+++ DATASET CONTENT +++
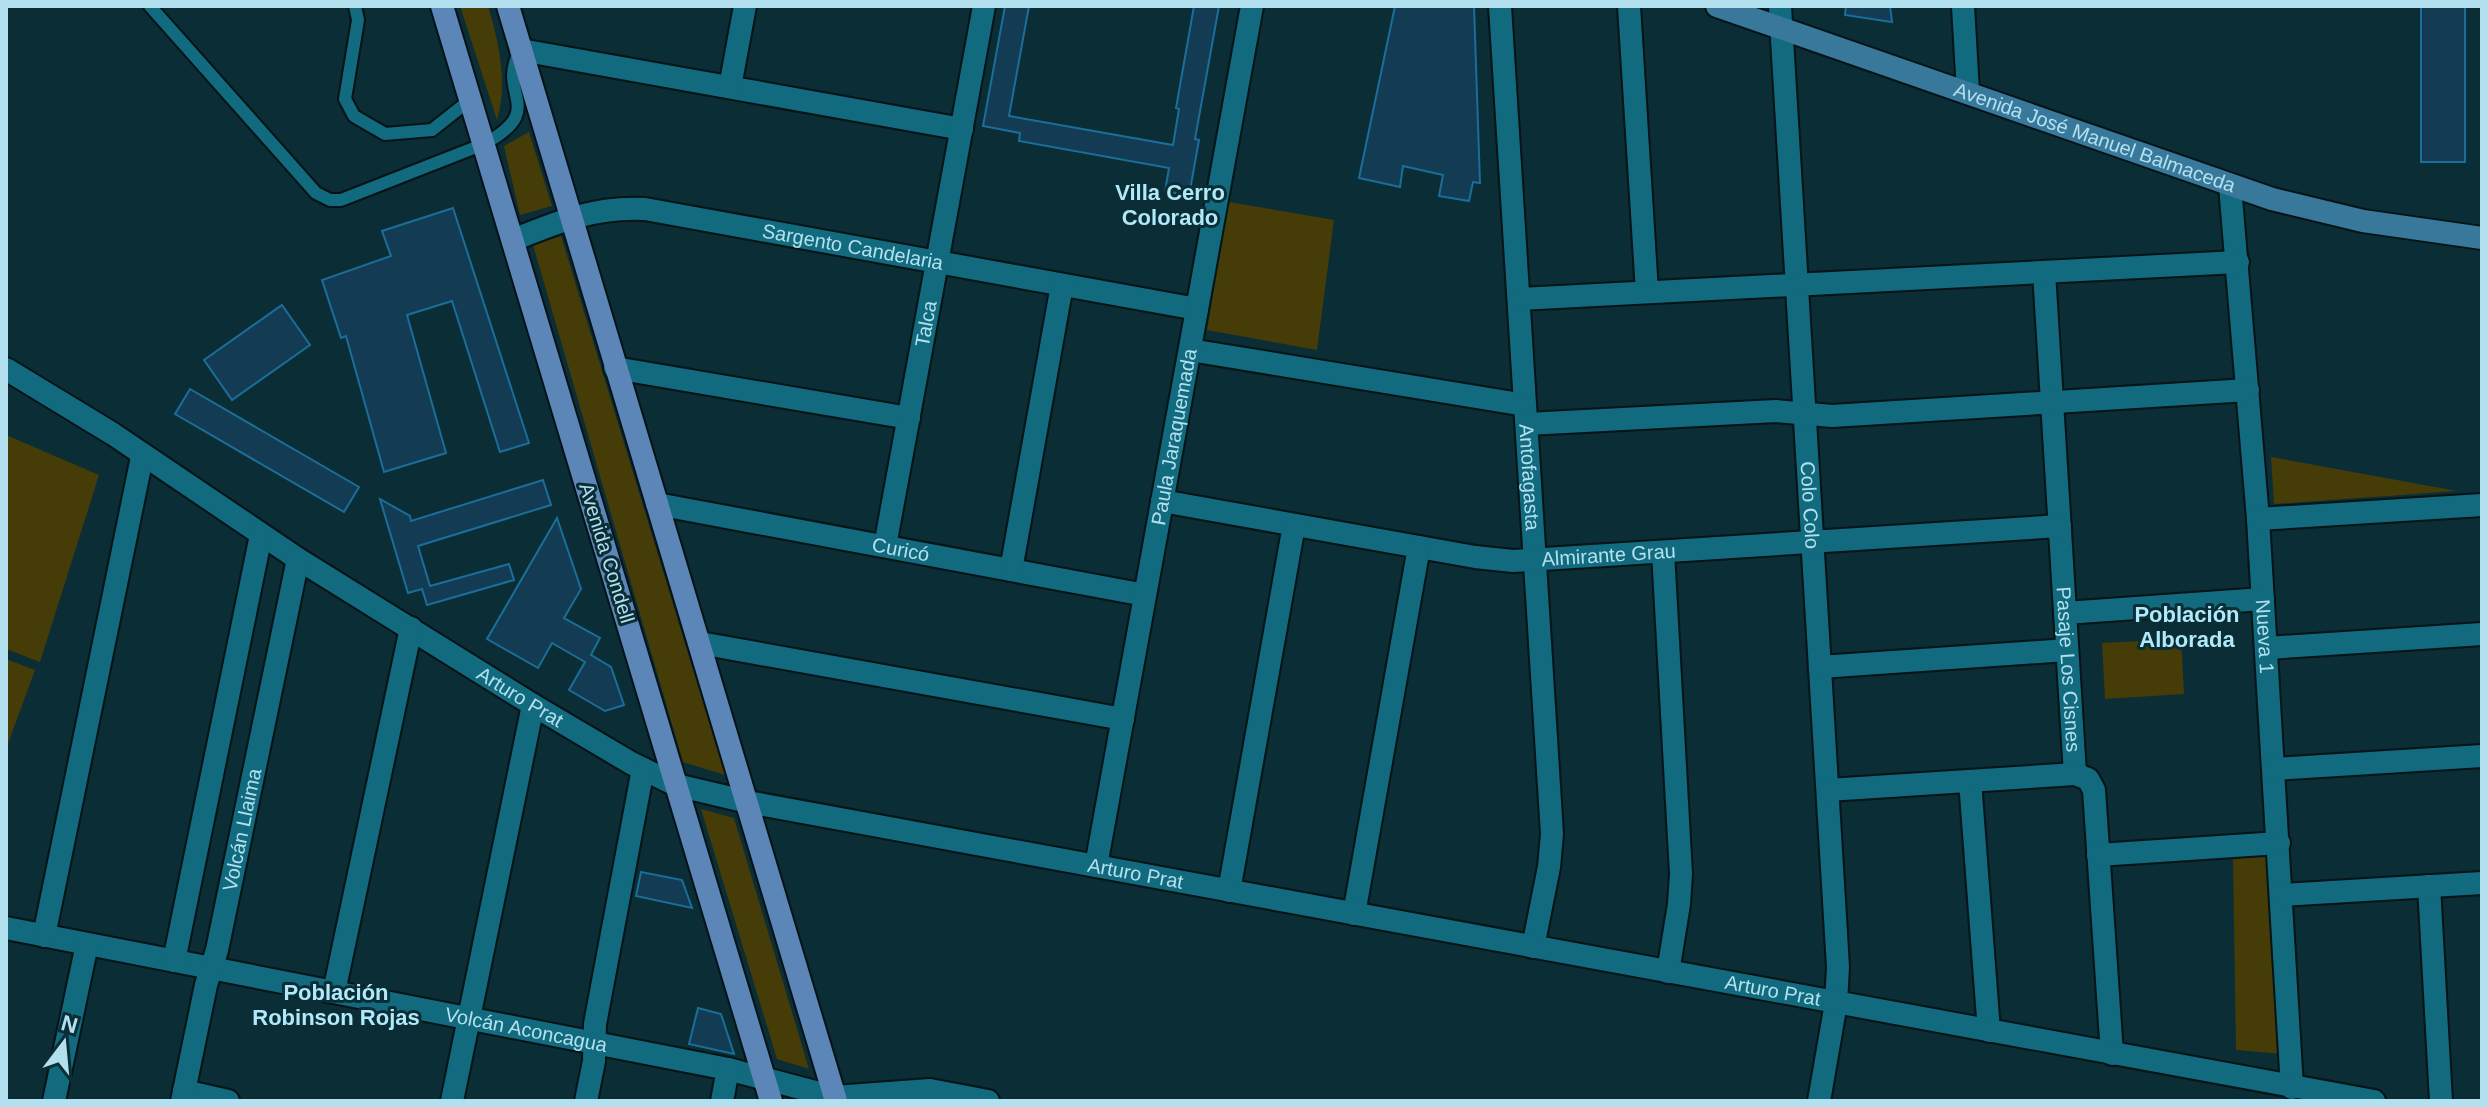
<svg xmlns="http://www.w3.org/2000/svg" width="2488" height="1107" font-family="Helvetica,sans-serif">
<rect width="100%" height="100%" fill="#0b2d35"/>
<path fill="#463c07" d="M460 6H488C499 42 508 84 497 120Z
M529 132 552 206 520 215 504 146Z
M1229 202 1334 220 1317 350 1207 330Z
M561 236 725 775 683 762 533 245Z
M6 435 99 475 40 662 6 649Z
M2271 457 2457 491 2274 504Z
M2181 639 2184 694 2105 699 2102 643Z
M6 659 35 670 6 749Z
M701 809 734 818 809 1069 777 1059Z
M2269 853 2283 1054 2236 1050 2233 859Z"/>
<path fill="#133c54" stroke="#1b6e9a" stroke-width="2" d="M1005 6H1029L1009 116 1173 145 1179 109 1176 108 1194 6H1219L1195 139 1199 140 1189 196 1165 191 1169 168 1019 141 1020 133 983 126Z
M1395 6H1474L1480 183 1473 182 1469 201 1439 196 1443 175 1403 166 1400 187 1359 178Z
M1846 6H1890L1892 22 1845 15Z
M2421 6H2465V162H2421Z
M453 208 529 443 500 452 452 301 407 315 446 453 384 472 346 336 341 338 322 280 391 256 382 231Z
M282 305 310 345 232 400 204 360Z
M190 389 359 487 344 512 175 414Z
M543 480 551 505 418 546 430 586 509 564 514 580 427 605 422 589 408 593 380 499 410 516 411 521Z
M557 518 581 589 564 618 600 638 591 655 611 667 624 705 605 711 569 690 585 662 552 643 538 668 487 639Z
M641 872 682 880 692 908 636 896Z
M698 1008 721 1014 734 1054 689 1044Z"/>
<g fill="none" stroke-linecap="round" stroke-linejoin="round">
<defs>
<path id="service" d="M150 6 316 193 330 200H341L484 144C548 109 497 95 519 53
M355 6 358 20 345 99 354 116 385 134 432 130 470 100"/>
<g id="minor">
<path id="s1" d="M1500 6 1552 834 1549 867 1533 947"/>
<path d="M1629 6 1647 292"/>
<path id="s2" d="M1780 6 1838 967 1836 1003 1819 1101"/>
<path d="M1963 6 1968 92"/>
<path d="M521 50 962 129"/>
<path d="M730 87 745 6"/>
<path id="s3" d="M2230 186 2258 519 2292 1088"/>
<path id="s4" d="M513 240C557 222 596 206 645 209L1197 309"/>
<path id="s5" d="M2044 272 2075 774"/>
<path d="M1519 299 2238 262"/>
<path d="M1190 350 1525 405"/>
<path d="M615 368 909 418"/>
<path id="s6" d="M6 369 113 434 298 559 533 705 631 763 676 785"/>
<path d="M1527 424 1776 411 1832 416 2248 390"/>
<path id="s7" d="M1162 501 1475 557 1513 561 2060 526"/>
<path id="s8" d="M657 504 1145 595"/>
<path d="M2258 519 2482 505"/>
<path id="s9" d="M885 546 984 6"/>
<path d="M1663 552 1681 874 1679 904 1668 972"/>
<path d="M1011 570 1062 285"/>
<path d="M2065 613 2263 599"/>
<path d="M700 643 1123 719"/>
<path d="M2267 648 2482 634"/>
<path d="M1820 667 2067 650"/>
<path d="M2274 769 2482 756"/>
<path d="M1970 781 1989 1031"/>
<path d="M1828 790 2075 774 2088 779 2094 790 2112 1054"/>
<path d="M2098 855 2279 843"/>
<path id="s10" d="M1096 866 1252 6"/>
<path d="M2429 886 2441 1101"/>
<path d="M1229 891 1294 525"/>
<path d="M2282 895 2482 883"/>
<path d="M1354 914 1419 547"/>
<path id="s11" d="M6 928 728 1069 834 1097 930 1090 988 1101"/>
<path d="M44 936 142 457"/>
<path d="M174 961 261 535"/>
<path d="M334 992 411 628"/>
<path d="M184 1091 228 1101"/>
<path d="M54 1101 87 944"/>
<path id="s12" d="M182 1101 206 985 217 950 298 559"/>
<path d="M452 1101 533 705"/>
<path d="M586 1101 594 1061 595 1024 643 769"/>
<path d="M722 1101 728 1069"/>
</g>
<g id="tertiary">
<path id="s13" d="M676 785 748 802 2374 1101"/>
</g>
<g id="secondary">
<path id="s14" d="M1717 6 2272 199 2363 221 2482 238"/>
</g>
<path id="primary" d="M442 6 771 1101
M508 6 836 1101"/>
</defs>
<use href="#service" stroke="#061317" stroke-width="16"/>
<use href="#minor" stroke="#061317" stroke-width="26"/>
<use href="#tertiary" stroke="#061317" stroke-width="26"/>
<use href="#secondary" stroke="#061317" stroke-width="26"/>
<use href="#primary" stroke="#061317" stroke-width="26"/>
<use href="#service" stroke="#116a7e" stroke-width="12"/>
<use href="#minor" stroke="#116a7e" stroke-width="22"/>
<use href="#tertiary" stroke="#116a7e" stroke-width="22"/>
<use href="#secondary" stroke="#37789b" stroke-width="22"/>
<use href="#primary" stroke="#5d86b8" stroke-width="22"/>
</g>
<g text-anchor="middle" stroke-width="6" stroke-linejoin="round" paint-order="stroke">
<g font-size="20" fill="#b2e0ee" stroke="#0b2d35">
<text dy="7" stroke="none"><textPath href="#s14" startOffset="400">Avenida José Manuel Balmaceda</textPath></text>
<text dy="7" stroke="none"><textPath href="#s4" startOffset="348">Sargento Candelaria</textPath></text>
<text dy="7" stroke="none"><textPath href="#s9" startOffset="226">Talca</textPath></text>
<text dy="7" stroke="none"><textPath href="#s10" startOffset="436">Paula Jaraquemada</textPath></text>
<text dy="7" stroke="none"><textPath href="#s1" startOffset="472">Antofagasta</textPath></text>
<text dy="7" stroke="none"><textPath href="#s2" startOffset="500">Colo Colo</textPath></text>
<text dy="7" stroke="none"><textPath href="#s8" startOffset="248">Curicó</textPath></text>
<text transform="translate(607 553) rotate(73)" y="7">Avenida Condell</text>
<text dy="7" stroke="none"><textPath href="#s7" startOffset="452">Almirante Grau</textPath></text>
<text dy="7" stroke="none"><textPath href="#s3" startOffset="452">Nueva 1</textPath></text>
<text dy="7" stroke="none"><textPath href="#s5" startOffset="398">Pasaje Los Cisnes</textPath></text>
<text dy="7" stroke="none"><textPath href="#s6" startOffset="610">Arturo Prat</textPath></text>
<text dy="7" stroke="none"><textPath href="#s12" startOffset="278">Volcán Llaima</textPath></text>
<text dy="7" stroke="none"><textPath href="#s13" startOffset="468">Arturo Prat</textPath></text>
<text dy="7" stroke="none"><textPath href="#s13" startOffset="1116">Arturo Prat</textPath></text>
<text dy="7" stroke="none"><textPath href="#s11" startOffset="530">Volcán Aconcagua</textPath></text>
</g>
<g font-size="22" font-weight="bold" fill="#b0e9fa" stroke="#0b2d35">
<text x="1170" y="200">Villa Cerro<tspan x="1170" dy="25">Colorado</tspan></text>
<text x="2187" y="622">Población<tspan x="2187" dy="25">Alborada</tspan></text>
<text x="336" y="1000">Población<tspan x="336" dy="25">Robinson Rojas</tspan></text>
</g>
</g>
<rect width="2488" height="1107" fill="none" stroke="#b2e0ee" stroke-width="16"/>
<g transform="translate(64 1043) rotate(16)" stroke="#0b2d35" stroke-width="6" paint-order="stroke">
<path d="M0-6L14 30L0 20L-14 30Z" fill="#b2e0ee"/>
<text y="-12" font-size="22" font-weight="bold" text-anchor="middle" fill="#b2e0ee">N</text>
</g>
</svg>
+++
+++ DATASET CONTENT +++
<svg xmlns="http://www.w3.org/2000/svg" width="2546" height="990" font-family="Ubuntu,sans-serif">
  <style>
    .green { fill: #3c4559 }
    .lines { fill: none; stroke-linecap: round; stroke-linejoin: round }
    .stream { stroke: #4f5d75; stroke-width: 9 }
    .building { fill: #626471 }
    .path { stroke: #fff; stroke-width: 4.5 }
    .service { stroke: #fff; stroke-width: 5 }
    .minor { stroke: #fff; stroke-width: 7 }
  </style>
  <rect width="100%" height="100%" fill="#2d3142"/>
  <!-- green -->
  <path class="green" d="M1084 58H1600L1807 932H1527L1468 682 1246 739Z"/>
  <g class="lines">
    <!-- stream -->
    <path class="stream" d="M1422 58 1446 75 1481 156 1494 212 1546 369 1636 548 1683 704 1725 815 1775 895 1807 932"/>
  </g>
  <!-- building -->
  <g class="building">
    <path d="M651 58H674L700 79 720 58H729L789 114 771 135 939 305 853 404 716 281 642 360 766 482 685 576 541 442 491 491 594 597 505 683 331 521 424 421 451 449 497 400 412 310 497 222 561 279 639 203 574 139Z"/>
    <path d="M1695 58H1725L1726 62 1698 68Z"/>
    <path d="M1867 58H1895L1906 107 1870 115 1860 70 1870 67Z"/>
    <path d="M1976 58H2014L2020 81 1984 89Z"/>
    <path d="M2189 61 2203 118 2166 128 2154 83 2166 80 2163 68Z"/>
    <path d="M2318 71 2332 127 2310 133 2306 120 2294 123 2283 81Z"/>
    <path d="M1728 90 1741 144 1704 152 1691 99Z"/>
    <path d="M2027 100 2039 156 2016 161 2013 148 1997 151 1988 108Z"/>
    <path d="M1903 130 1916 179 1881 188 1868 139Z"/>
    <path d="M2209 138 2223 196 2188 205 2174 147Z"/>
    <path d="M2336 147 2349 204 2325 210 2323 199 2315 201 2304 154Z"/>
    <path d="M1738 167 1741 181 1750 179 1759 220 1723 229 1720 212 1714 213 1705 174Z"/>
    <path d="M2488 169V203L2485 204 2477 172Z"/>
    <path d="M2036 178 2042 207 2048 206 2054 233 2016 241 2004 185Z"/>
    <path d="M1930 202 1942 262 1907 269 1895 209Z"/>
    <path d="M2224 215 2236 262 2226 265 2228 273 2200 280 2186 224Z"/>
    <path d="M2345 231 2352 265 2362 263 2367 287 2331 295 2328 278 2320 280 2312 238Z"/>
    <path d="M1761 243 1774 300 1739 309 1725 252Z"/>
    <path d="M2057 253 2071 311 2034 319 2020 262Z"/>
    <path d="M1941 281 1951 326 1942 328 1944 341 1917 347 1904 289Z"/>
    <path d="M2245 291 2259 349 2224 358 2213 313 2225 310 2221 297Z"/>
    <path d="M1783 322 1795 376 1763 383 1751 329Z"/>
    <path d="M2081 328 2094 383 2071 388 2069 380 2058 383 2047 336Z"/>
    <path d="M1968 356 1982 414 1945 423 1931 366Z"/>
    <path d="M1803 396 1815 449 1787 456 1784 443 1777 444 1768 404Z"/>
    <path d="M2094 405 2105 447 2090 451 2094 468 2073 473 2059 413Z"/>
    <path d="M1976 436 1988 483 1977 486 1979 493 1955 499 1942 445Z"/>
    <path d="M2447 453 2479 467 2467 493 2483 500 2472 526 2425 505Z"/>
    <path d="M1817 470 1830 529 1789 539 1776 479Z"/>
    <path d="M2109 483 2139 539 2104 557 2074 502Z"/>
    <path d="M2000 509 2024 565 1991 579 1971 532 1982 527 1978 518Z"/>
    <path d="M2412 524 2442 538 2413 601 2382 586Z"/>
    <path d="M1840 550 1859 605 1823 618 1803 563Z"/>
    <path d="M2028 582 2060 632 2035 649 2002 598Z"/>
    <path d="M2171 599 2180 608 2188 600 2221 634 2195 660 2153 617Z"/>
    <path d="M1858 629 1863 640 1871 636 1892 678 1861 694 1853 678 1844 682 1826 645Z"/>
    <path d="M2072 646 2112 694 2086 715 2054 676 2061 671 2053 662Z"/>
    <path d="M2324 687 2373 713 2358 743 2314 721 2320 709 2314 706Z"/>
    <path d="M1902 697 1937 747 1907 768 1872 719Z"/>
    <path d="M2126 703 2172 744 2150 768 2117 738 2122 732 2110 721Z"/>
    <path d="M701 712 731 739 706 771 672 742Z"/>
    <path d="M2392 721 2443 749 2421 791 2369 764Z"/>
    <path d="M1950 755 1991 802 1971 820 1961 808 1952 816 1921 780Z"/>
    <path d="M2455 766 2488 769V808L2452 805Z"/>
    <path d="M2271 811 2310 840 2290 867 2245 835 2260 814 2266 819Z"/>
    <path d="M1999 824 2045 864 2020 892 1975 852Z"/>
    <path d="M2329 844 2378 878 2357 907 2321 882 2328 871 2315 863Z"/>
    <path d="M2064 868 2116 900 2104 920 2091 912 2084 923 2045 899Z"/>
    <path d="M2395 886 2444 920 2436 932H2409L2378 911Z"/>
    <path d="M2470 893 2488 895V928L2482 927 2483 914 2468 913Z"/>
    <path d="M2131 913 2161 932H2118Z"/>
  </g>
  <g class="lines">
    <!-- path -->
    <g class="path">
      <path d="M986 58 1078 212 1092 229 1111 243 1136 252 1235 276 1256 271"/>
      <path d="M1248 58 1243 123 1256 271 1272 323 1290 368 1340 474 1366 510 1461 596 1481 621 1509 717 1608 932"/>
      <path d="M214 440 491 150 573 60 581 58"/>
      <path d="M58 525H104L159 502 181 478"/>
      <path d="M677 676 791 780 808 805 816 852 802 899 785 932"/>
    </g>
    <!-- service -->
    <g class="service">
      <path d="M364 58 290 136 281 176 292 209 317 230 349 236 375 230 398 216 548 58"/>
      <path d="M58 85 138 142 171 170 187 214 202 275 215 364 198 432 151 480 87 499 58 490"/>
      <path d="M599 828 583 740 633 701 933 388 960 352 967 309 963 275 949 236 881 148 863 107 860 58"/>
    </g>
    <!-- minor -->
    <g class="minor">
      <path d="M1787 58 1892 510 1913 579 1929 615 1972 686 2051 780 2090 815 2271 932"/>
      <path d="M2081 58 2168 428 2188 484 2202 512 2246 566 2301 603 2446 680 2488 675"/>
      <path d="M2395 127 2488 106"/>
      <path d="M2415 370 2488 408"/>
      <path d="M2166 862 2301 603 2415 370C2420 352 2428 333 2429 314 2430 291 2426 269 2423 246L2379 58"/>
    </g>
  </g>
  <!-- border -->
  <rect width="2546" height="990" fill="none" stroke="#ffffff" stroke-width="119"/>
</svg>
+++
▶ [GOAL OF THE EXERCISE] The number of lines in the data holding the string "linecap" is the whole answer.

▶ [RESULT FOR THIS TASK] 2